# [TASK DIRECTIONS]
Leave the pictures out and return every line below exactly.

# [WORKING DATA]
====================
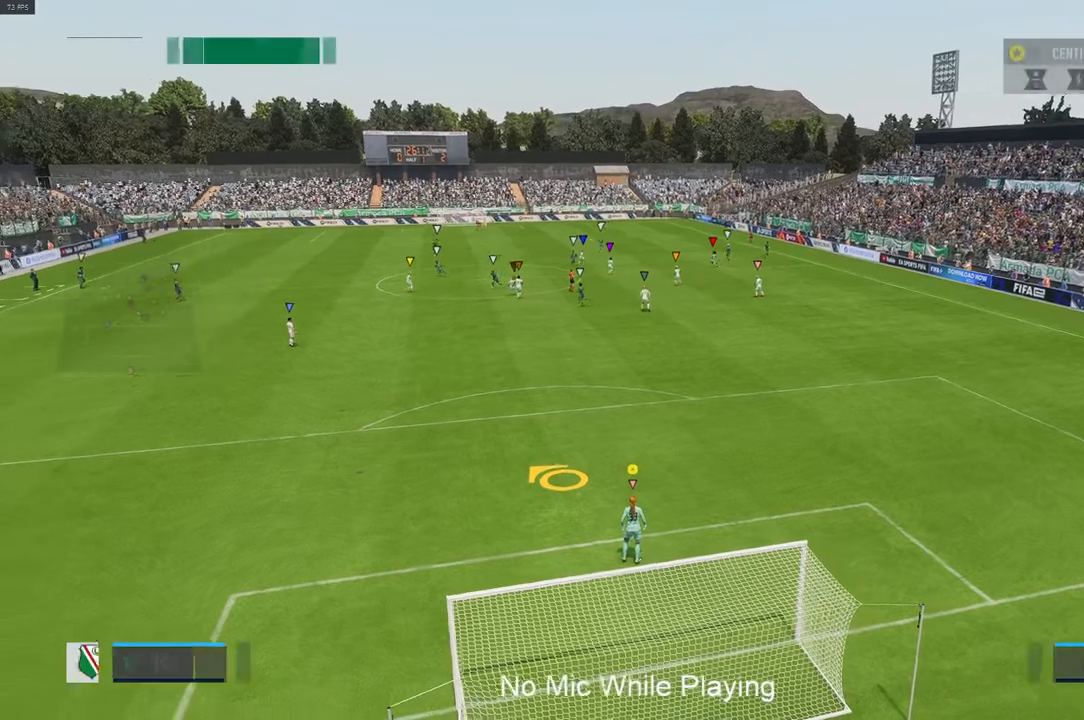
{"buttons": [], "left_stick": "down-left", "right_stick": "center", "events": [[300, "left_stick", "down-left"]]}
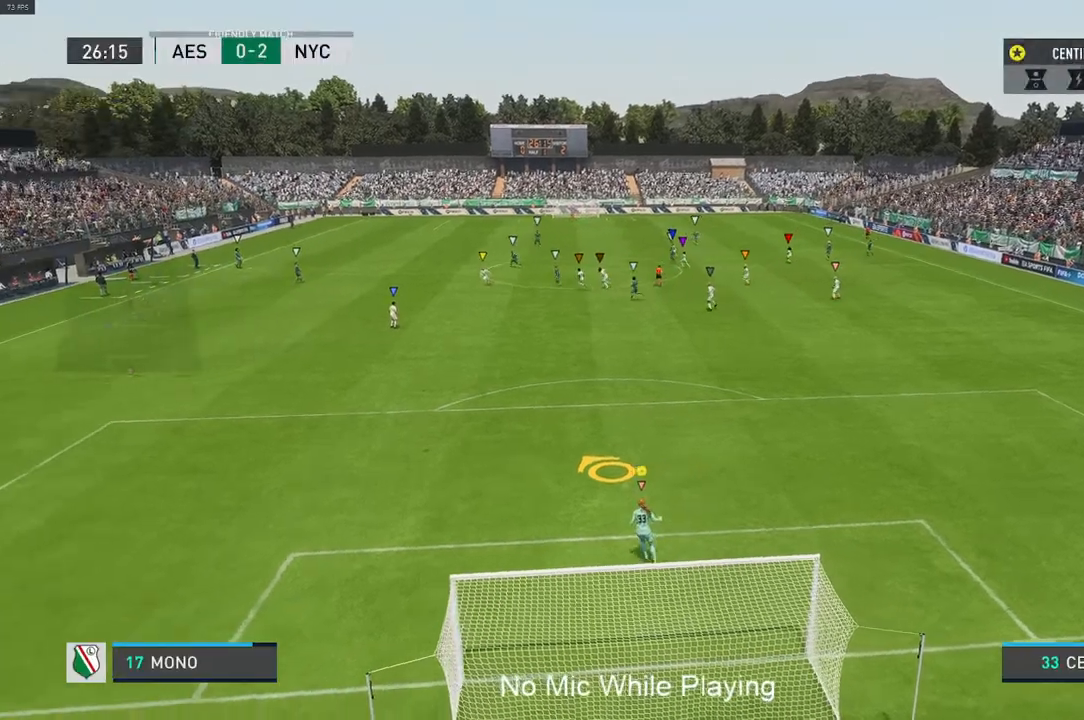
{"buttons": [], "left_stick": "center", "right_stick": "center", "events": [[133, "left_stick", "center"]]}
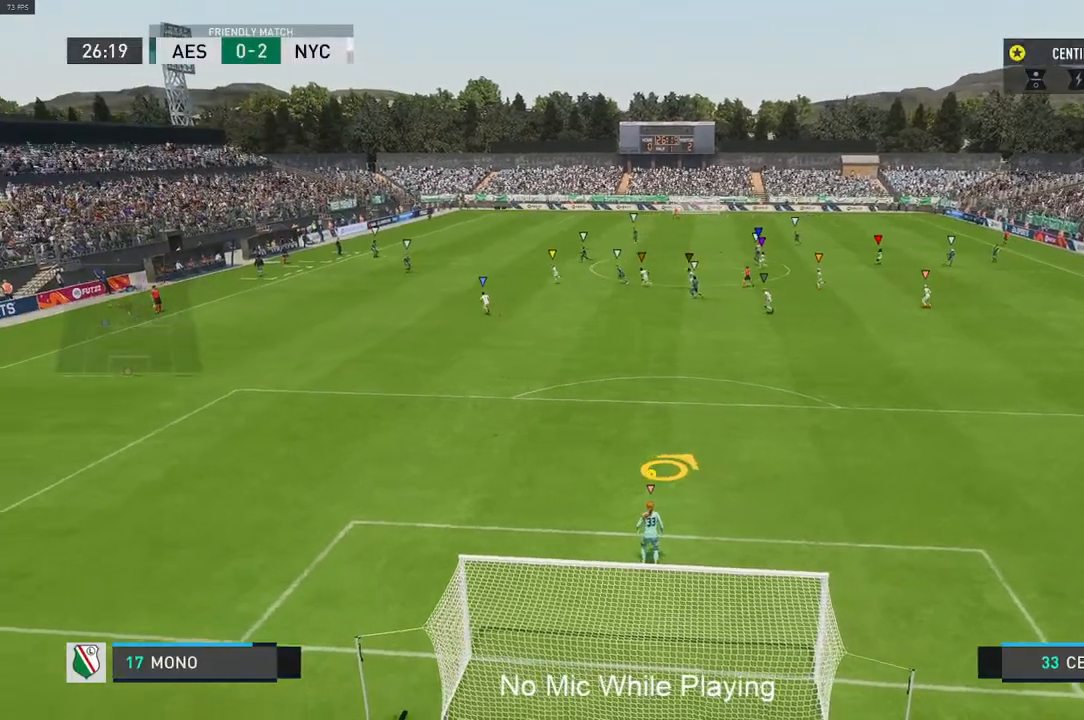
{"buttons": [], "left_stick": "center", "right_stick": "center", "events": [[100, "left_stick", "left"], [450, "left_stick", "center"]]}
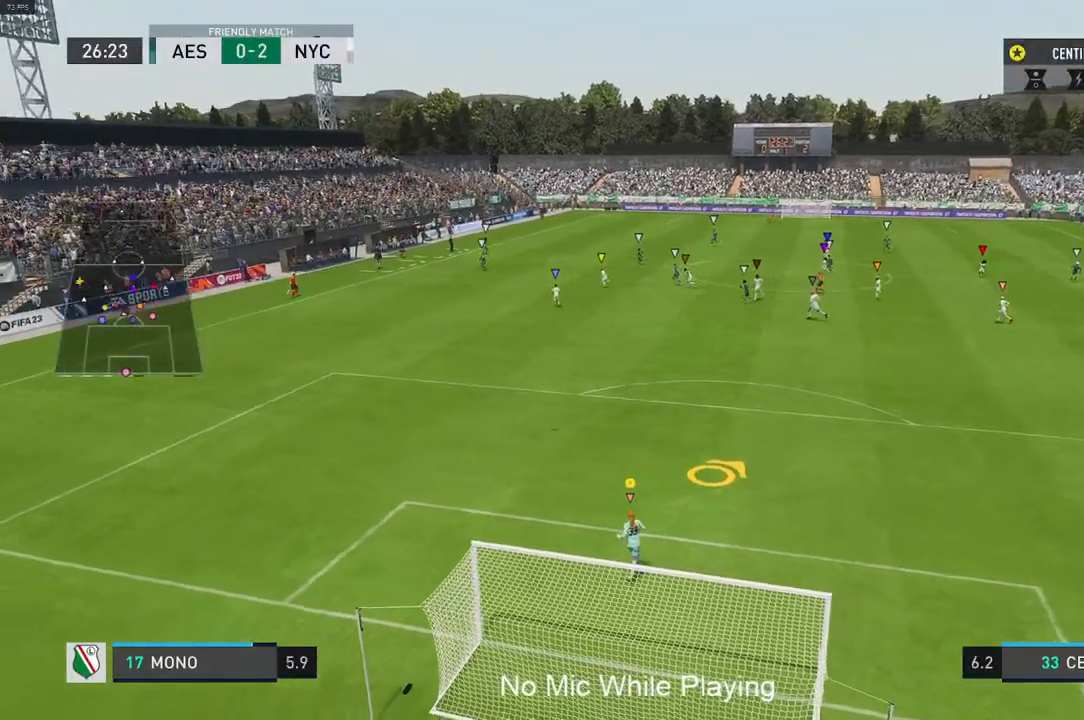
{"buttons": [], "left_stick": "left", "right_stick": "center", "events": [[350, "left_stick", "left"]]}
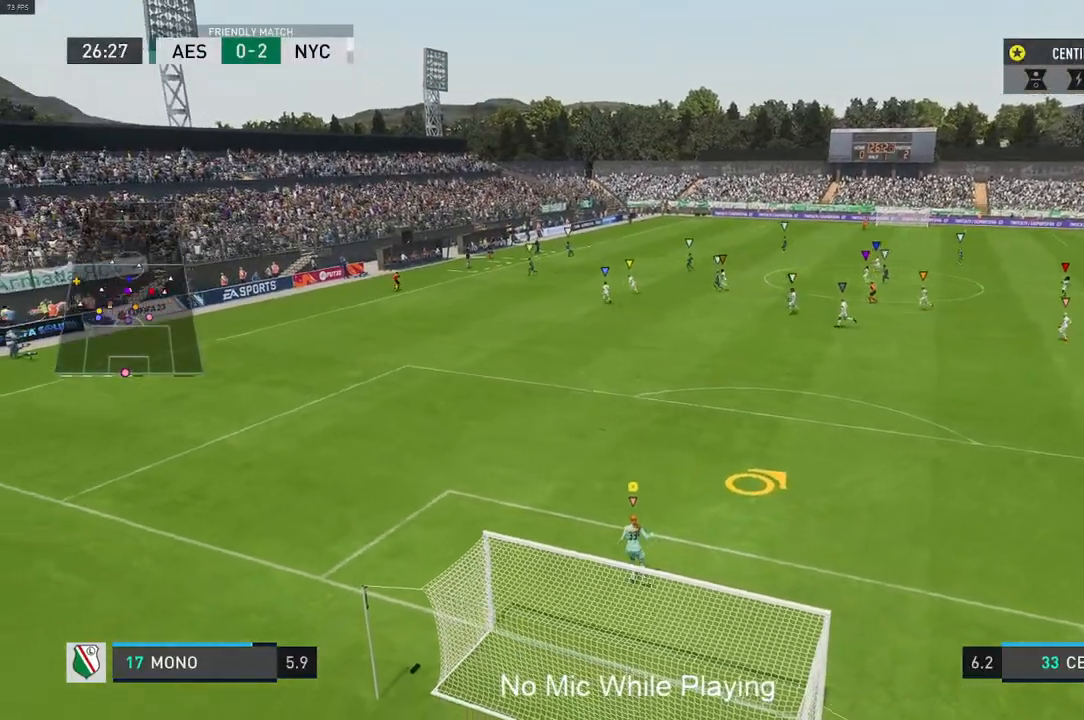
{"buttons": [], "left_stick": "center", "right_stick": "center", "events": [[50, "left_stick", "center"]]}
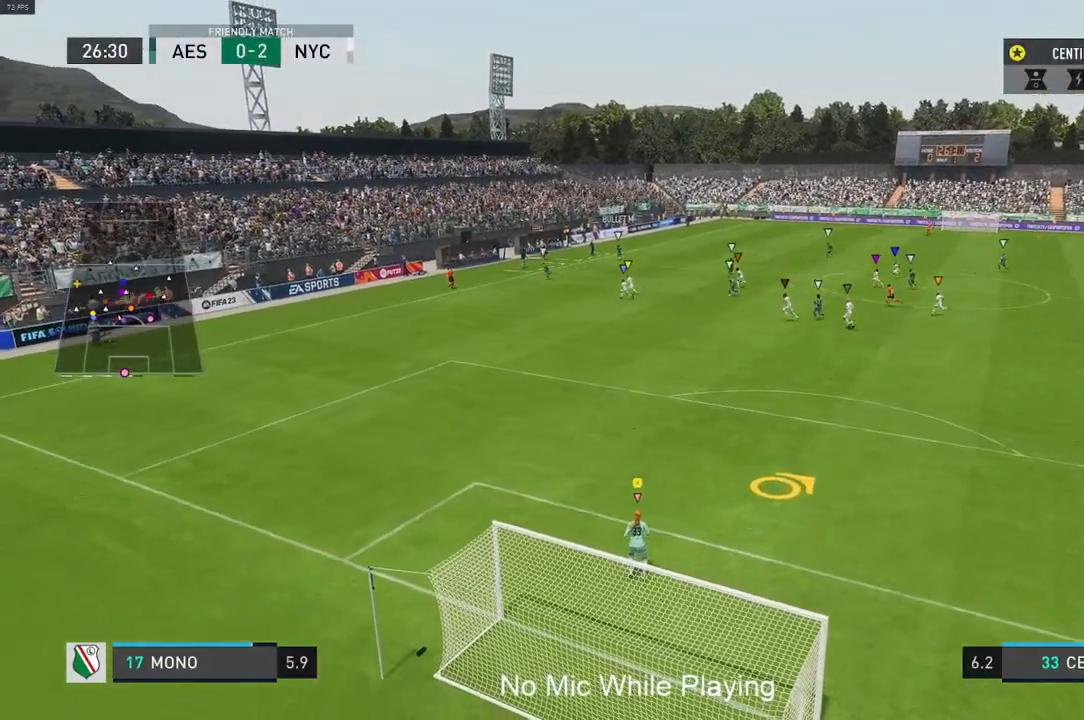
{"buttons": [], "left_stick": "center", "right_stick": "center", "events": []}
====================
# [ANSWER TO THIS PROBLEM]
{"buttons": [], "left_stick": "down-left", "right_stick": "center", "events": [[300, "left_stick", "down-left"]]}
{"buttons": [], "left_stick": "center", "right_stick": "center", "events": [[133, "left_stick", "center"]]}
{"buttons": [], "left_stick": "center", "right_stick": "center", "events": [[100, "left_stick", "left"], [450, "left_stick", "center"]]}
{"buttons": [], "left_stick": "left", "right_stick": "center", "events": [[350, "left_stick", "left"]]}
{"buttons": [], "left_stick": "center", "right_stick": "center", "events": [[50, "left_stick", "center"]]}
{"buttons": [], "left_stick": "center", "right_stick": "center", "events": []}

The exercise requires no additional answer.